Pour la "gouvernance" intercommunale d’Estuaire et Sillon - communauté de onze communes en Loire-Atlantique, qui font le lien entre Nantes et Saint-Nazaire - qui sommes-nous donc ? Des "habitants", des "particuliers", des "usagers", des "redevables"… ? Mais en aucun cas des citoyens dignes d’une information claire et entière, avec lesquels il serait possible et même utile de discuter ? En périurbain, les "gens ordinaires" (C.Guilluy, 2020) n'ont pas droit à la parole. Non, la CCES et ses services nous voient surtout comme des "producteurs de déchets", potentiellement rétifs et incivils, qu’il faut contenir, contraindre, surveiller et punir. Dans ce but, avec des mots, des chiffres, des graphiques, elle est productrice elle-même d’un grand nombre de textes, documents, bulletins, pages de site, comptes-rendus, communiqués de presse, dont nous ne voyons que la partie émergée, toutes ces choses n’étant pas jugées bonnes à être divulguées.

[Données recueillies]

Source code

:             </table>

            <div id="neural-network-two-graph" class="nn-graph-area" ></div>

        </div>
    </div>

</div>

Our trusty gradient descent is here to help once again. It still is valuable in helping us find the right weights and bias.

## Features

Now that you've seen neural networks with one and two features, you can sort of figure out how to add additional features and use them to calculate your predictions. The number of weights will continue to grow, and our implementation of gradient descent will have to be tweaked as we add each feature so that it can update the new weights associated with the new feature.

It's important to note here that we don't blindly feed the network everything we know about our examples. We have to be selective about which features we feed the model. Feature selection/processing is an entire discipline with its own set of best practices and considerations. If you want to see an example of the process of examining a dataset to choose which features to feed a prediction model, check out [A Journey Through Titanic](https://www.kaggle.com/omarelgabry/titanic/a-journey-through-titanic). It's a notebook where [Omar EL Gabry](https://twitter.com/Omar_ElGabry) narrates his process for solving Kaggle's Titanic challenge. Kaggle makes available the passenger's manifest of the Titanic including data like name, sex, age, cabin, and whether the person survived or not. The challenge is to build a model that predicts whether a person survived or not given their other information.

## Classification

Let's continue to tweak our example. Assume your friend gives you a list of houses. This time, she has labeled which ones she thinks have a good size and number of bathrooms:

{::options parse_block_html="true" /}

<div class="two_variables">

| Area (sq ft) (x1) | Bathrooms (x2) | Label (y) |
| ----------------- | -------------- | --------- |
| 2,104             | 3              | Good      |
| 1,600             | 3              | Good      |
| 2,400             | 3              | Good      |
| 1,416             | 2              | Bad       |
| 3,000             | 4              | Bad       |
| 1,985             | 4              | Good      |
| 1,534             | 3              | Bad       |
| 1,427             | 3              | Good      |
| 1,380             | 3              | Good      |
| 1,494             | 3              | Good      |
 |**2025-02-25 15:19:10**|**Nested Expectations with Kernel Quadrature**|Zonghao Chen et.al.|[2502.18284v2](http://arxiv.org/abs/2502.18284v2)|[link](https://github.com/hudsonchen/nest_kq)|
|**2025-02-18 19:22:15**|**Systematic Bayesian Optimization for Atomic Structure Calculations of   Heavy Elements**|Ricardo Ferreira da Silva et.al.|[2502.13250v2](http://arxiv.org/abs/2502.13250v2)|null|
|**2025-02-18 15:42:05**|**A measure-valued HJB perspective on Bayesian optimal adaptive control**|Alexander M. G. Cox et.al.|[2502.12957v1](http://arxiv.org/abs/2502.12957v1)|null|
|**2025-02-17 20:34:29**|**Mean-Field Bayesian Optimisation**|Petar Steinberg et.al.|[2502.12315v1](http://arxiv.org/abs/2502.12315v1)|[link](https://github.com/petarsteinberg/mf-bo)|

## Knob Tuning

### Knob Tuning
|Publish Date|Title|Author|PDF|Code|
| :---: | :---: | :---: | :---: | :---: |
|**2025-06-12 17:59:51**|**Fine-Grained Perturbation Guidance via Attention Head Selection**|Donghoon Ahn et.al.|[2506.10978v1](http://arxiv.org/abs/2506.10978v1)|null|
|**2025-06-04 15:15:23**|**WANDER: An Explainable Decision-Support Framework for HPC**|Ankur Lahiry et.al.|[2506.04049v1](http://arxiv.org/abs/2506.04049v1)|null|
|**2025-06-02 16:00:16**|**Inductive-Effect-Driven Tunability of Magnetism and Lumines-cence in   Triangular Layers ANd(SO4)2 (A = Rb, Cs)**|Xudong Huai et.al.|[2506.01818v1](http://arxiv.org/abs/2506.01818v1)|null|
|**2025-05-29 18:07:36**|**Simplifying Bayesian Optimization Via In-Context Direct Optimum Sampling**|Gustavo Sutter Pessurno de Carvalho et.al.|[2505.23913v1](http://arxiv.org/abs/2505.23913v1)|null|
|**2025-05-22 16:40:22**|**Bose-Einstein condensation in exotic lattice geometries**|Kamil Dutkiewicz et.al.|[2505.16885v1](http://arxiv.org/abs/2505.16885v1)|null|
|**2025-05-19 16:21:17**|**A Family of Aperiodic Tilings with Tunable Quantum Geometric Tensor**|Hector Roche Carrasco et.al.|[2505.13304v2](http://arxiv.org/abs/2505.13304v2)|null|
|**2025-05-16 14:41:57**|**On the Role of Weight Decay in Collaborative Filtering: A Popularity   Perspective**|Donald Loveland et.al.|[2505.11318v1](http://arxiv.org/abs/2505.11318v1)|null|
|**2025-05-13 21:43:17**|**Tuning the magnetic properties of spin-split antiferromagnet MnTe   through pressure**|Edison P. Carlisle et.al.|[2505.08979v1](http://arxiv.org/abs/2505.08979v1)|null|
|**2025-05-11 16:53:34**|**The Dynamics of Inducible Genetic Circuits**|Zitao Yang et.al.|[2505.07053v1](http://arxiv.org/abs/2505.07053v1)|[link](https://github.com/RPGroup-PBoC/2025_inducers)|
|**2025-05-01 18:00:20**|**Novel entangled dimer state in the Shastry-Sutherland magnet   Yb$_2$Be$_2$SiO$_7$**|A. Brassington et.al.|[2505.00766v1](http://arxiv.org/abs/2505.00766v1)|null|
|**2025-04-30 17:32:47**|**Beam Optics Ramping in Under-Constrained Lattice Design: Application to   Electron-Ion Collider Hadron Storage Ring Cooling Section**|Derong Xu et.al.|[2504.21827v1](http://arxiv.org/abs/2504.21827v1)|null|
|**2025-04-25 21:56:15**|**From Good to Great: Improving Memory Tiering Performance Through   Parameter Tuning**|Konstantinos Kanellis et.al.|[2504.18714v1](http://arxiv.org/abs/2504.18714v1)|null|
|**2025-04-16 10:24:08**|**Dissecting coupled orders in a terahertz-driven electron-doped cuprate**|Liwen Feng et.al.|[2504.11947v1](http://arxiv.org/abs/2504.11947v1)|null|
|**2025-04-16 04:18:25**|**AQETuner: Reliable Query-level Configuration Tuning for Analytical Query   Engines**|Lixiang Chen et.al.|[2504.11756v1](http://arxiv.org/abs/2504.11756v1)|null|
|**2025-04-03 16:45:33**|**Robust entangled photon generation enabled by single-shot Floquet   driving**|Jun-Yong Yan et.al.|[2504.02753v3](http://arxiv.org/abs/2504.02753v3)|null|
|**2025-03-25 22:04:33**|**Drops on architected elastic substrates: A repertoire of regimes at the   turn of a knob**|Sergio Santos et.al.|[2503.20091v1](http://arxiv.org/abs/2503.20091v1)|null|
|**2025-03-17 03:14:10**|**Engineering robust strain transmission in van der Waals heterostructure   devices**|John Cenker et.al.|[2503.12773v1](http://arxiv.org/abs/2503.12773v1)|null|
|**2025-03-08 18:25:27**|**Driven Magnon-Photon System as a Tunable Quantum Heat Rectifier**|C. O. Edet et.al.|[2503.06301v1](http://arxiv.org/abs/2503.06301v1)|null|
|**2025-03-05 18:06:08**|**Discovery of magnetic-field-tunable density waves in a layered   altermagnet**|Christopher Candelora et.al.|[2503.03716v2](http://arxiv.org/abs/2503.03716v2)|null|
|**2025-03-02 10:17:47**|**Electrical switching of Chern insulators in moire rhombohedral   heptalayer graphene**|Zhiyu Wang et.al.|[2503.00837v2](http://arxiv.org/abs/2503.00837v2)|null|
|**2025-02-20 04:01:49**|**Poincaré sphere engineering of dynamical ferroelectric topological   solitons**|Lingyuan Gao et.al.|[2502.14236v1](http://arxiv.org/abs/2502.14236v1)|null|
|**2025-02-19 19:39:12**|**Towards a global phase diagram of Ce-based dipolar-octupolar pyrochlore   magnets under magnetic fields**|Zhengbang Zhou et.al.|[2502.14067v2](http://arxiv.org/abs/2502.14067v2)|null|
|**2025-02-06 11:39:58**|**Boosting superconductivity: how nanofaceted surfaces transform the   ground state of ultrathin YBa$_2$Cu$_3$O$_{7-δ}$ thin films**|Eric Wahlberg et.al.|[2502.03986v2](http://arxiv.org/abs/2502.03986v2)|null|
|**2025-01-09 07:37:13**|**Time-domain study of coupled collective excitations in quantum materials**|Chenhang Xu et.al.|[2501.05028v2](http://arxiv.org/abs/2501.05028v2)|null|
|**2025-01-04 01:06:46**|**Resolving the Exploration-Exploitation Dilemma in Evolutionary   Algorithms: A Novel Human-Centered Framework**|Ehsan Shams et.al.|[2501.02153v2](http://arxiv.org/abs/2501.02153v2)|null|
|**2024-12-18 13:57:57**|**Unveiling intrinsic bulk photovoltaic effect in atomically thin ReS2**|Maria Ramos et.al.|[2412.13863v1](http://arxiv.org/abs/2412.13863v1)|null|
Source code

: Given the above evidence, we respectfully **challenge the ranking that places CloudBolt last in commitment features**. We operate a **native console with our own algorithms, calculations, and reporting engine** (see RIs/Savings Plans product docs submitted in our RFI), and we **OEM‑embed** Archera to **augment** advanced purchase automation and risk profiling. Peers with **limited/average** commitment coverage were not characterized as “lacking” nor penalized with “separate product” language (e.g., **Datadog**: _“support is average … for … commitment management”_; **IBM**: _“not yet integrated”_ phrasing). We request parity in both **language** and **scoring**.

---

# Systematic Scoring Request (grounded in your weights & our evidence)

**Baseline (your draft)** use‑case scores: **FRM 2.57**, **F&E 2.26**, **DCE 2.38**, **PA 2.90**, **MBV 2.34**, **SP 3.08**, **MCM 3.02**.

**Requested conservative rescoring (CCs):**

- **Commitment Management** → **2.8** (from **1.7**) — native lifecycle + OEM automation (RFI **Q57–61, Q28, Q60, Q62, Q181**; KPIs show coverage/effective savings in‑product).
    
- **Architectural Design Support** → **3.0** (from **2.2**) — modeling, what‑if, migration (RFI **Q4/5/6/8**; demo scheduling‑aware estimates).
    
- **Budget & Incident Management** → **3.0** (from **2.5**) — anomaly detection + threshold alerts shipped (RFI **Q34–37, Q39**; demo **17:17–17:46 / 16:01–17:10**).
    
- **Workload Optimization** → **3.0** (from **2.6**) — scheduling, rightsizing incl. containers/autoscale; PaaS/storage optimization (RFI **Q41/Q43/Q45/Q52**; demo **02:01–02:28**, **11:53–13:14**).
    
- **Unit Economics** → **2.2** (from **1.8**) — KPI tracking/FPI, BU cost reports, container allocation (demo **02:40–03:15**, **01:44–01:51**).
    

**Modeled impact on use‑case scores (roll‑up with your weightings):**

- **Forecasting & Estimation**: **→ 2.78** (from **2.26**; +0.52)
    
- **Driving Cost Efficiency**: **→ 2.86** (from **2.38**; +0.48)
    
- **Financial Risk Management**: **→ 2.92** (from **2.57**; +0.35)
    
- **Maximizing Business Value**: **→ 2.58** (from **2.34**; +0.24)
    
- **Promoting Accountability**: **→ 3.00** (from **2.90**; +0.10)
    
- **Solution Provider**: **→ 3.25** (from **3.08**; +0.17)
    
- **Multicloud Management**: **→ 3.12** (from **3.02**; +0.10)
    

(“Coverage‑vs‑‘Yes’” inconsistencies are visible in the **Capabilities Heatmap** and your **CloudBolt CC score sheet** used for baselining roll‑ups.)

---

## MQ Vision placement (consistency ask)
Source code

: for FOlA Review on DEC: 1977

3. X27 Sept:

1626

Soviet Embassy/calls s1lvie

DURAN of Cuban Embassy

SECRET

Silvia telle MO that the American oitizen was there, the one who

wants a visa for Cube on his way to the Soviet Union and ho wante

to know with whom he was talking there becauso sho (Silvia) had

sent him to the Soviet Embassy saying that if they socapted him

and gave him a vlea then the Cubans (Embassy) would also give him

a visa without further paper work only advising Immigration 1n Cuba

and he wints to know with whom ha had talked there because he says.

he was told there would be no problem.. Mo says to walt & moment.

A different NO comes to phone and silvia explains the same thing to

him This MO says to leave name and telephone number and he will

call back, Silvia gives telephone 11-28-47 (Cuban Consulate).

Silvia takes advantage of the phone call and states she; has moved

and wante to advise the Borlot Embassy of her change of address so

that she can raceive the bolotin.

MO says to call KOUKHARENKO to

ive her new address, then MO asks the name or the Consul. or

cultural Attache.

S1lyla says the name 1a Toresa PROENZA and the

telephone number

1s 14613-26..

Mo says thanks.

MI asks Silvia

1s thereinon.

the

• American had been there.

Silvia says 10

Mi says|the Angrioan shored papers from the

• [Consignes]
- 1) Répondez à ces questions sur le texte :
(a) Combien de communes compte Estuaire et Sillon, et dans quel département se trouvent-elles ?
(b) Entre quelles deux villes ces communes font-elles le lien ?
(c) Selon le texte, comment la CCES et ses services voient-ils surtout les gens ?
- 2) Extrayez des lignes, sans rien y changer, la partie qui commence à la ligne contenant « - **Financial Risk » et s'achève à la ligne contenant « - **Multicloud Management**: **→ », ces deux lignes comprises.
Le texte et les lignes forment deux documents indépendants l'un de l'autre.

• [Réponses]
- 1)
(a) Onze communes, en Loire-Atlantique.
(b) Entre Nantes et Saint-Nazaire.
(c) Comme des « producteurs de déchets ».

- 2)
- **Financial Risk Management**: **→ 2.92** (from **2.57**; +0.35)
    
- **Maximizing Business Value**: **→ 2.58** (from **2.34**; +0.24)
    
- **Promoting Accountability**: **→ 3.00** (from **2.90**; +0.10)
    
- **Solution Provider**: **→ 3.25** (from **3.08**; +0.17)
    
- **Multicloud Management**: **→ 3.12** (from **3.02**; +0.10)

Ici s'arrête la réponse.